Retrieving same output for different instances for XGBoost regression algorithm-CodePudding

I have the following data using the XGBoost regression algorithm to perform prediction. The problem is, however, that the regression algorithm predicts the same output for any input and I'm not really sure why.

data= pd.read_csv("depthwise_data.csv", delimiter=',', header=None, skiprows=1, names=['input_size','input_channels','conv_kernel','conv_strides','running_time'])

X = data[['input_size', 'input_channels','conv_kernel', 'conv_strides']]
Y = data[["running_time"]]

X_train, X_test, y_train, y_test = train_test_split(
    np.array(X), np.array(Y), test_size=0.2, random_state=42)

y_train_log = np.log(y_train)
y_test_log = np.log(y_test)

xgb_depth_conv = xgb.XGBRegressor(objective ='reg:squarederror',
                  n_estimators = 1000,
                   seed = 123,
                    tree_method = 'hist',
                    max_depth=10)

xgb_depth_conv.fit(X_train, y_train_log)
y_pred_train = xgb_depth_conv.predict(X_train)
#y_pred_test = xgb_depth_conv.predict(X_test)

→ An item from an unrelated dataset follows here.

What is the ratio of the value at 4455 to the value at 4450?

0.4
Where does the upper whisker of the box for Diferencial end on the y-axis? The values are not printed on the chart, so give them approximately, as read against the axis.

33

X_data=[[8,576,3,2]] #instance
X_test=np.log(X_data)
y_pred_test=xgb_depth_conv.predict(X_test)
print(np.exp(y_pred_test))


MSE_test, MSE_train = mse(y_test_log,y_pred_test), mse(y_train_log, y_pred_train)
R_squared = r2_score(y_pred_test,y_test_log)
print("MSE-Train = {}".format(MSE_train))
print("MSE-Test = {}".format(MSE_test))
print("R-Squared: ", np.round(R_squared, 2))

Output for first instance

X_data=[[8,576,3,2]]
print(np.exp(y_pred_test))
[0.7050679]

Output for second instance

X_data=[[4,960,3,1]]
print(np.exp(y_pred_test))
[0.7050679]

CodePudding user response：

Your problem stems from this X_test=np.log(X_data)

Why are you applying log on the test cases while you have not applied it on the training samples?

If you take away the np.log completely, even from the target (y), you get really good results. I tested it myself with the data you provided us with.